Pada saat menyatakan pilihan siapa yang dianggap paling layak dan akan dipilih sebagai presiden dalam pertarungan calon presiden tahun 2009, nama Susilo Bambang Yudhoyono dan Megawati Soekarnoputri kembali muncul sebagai dua nama paling favorit. Di belakangnya disebut pula nama Amien Rais dan Sultan Hamengku Buwono X, yang menjelang Pemilu 2004 juga menjadi salah satu yang difavoritkan.

Jika dilihat secara keseluruhan dari nama-nama yang muncul, tampak bahwa masyarakat saat ini belum memiliki referensi nama baru yang cukup layak bertanding melawan nama-nama elite politik lama. Bahkan, munculnya nama Sultan HB X, Hidayat Nur Wahid, dan Wiranto sebenarnya lebih mirip pola lama yang kembali berulang.

Berdasar catatan hasil jajak pendapat pertengahan tahun 2003, nama-nama itu juga sudah muncul ke permukaan membayangi Yudhoyono dan Megawati saat itu. Bedanya, nama-nama seperti Sultan HB dan Hidayat Nur Wahid tidak terkomunikasikan kepada publik dan akhirnya "tenggelam" oleh popularitas Yudhoyono maupun Megawati.

Tokoh lainnya yang memiliki basis massa atau kedudukan tertentu pun masih terlalu jauh terpaut dengan popularitas Yudhoyono dan Megawati. Nama Yusril Ihza Mahendra, Sutiyoso, atau bahkan Wapres Jusuf Kalla, dalam jajak pendapat ini hanya mendapat sedikit apresiasi responden. Ironisnya, hingga kini tidak juga muncul tokoh muda yang bisa menyegarkan suasana pertarungan politik nasional.

Gambaran ambiguitas jawaban responden makin kentara jika membandingkan preferensi mereka terhadap calon presiden yang lebih muda usia (40-50 tahun), berpendidikan minimal sarjana, berasal dari Jawa, sipil, dan laki-laki.

Yang menjadi pertanyaan kemudian adalah mengapa belum juga muncul nama baru di luar elite-elite lama yang rekam jejak kepemimpinannya sudah sering tidak memuaskan oleh publik?

Peran parpol yang kurang mengakomodasi kaderisasi pemimpin tampaknya menjadi salah satu penyebab terbesar mandeknya kepemimpinan nasional.
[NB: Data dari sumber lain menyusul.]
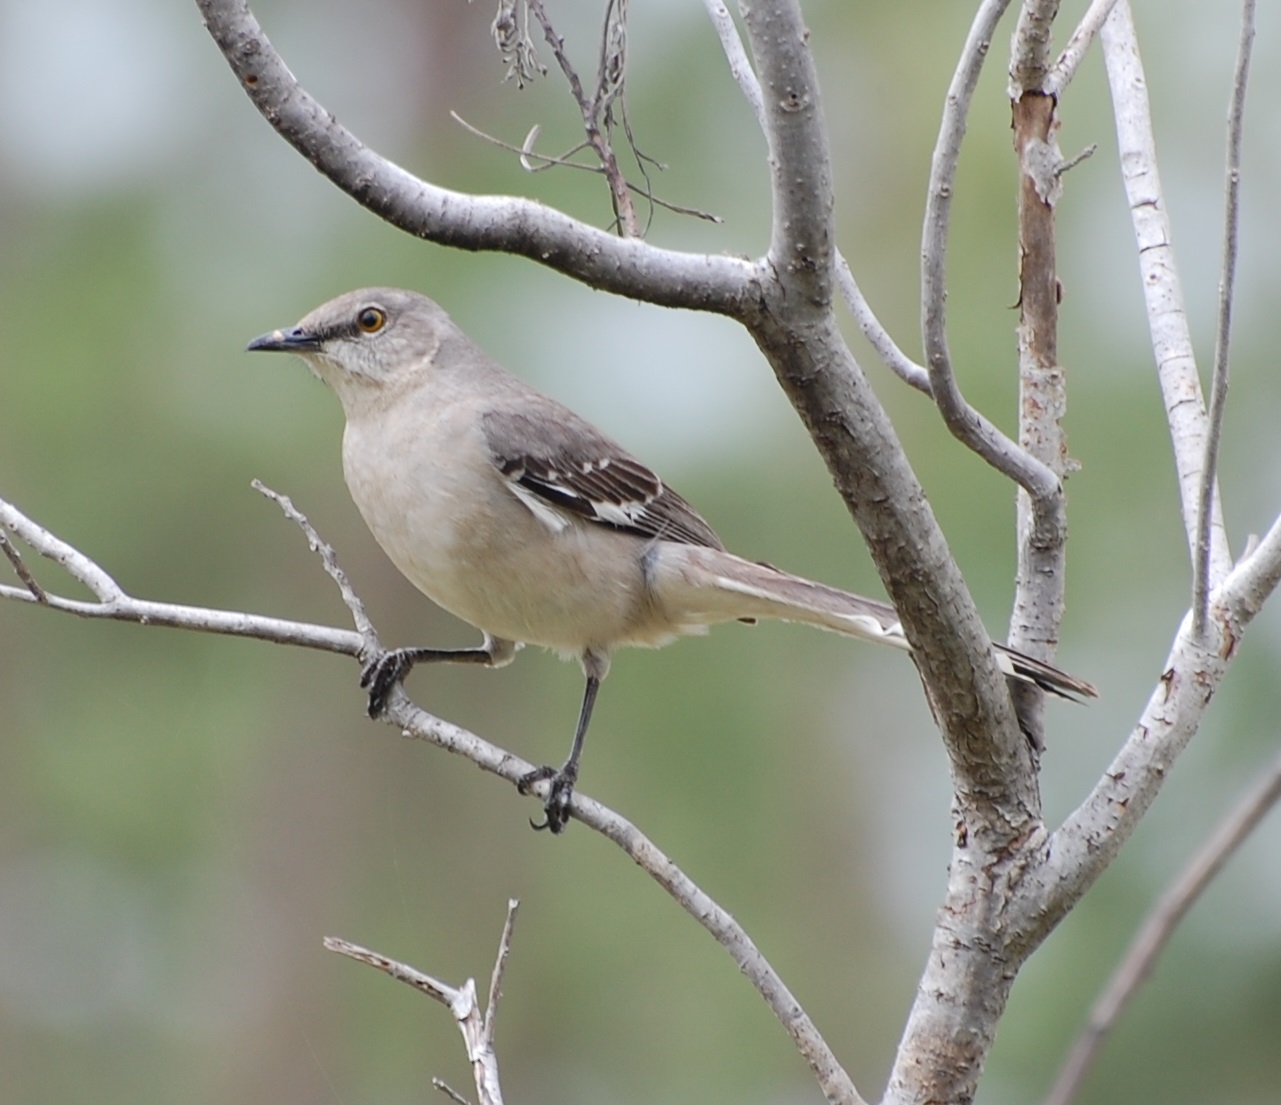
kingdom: Animalia
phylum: Chordata
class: Aves
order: Passeriformes
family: Mimidae
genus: Mimus
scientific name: Mimus polyglottos
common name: Northern mockingbird
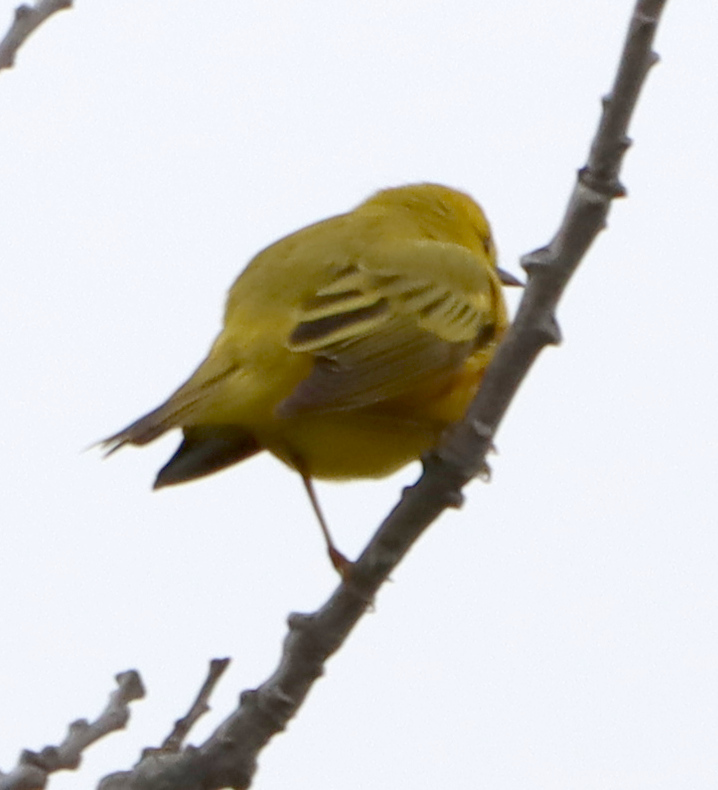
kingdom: Animalia
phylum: Chordata
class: Aves
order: Passeriformes
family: Parulidae
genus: Setophaga
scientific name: Setophaga petechia
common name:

Lingkungan parpol sebagai tempat ideal untuk kaderisasi pemimpin tak banyak memberikan kesempatan bagi kader muda untuk menggantikan elite mapan.

Kenyataannya, hampir semua parpol besar bahkan harus mengalami krisis partai dan perpecahan saat menyelesaikan tuntutan alih generasi kepemimpinan.

Sebanyak 63,9 persen responden jajak pendapat sebelumnya tentang parpol (September 2007) bahkan menilai partai politik saat ini cenderung sudah menjadi komoditas bagi kepentingan pribadi elite penguasanya.

Penyebab lain yang mungkin menghalangi munculnya kader pemimpin nasional baru adalah pandangan publik tentang peran parpol sebagai faktor pembobot dalam demokrasi. Parpol, bagaimanapun, masih dianggap sebagai salah satu lembaga yang diharapkan dapat mengontrol kekuasaan seorang pemimpin. Dengan demikian, memberi tempat pada parpol pada akhirnya merupakan pilihan untuk memperkecil kerugian masyarakat dari risiko otoritarianisme yang mungkin timbul jika peran parpol dinisbikan dalam pemilihan pejabat publik.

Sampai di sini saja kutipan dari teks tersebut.